• Information provided

------------------------------------------------------------

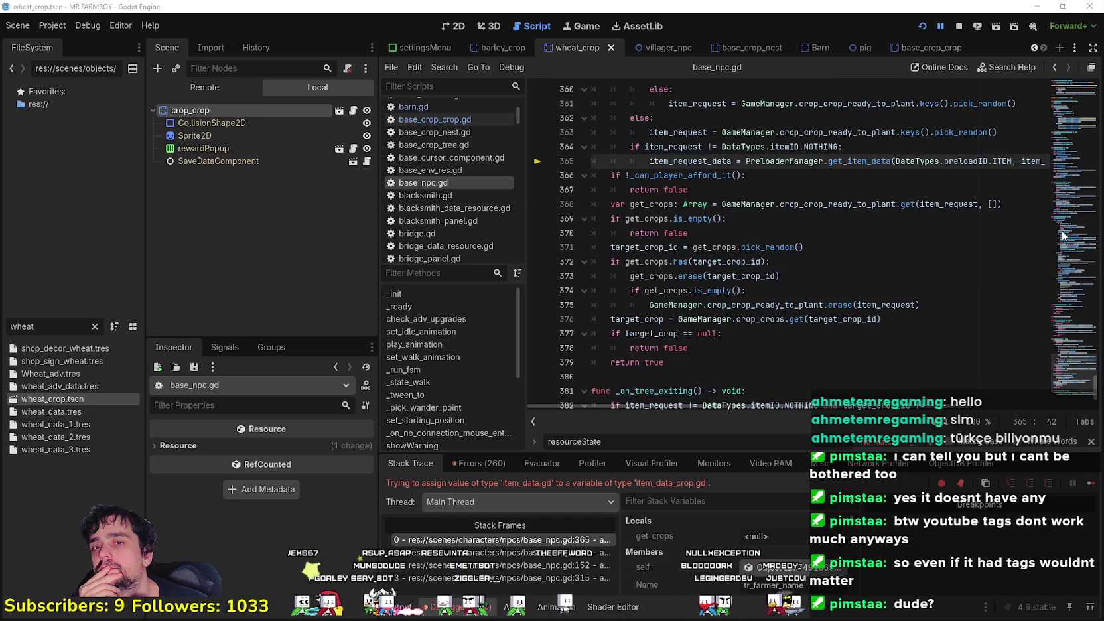
{"action": "left_click", "coordinate": [964, 221]}
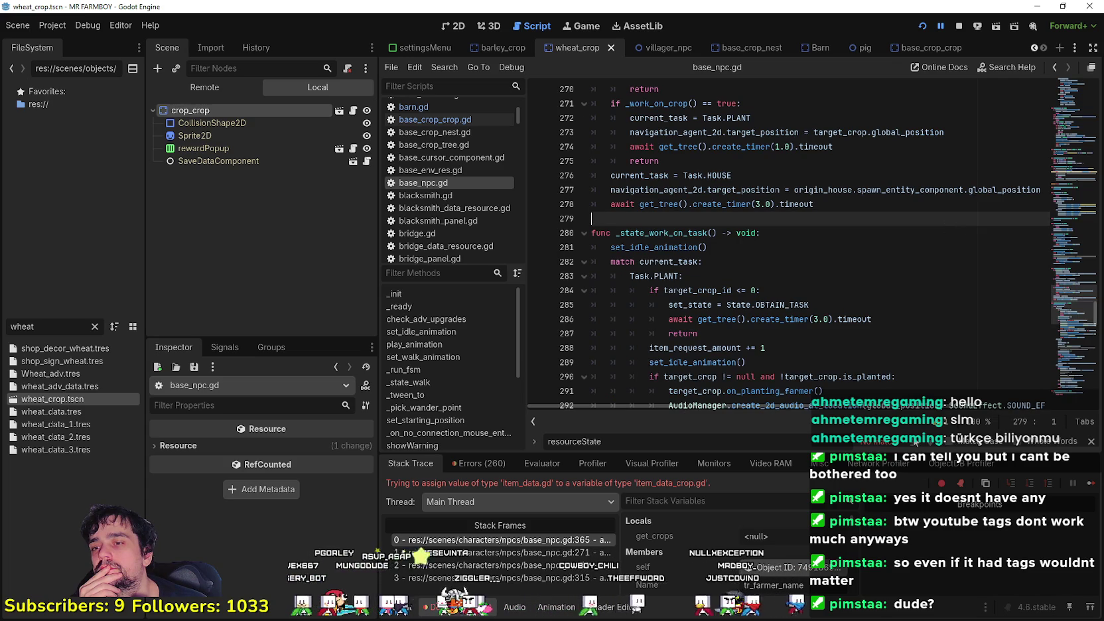
{"action": "scroll", "coordinate": [723, 287], "scroll_direction": "up", "scroll_amount": 3}
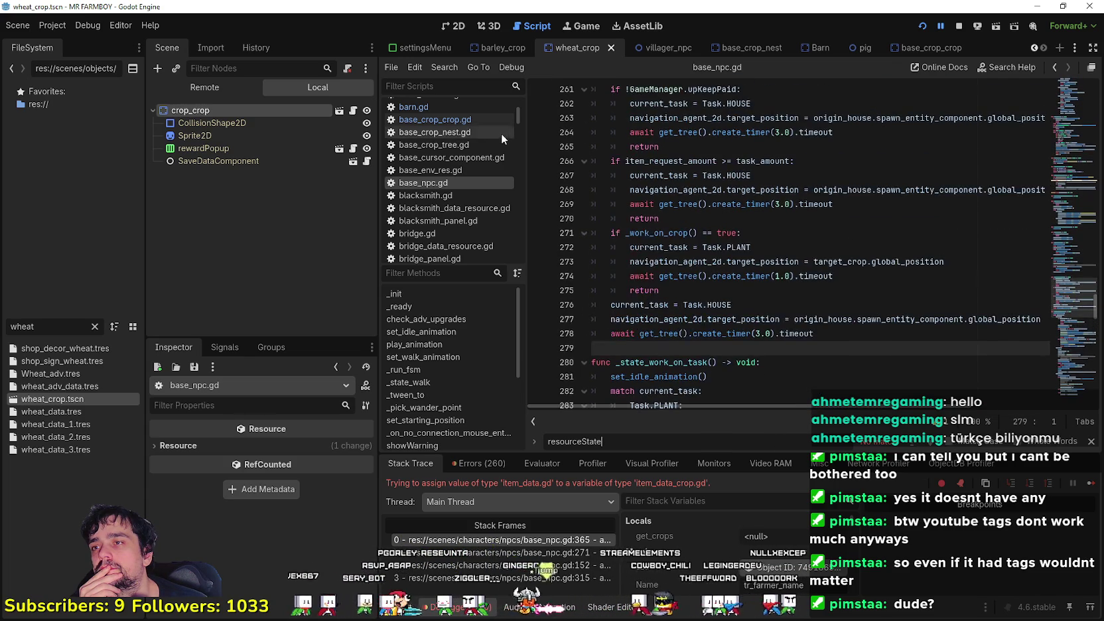
{"action": "left_click", "coordinate": [354, 110]}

------------------------------------------------------------

• Instructions for the task
The data must be reproduced exactly, and no picture may appear in the copy.

• Solution for this task
{"action": "left_click", "coordinate": [964, 221]}
{"action": "scroll", "coordinate": [723, 287], "scroll_direction": "up", "scroll_amount": 3}
{"action": "left_click", "coordinate": [354, 110]}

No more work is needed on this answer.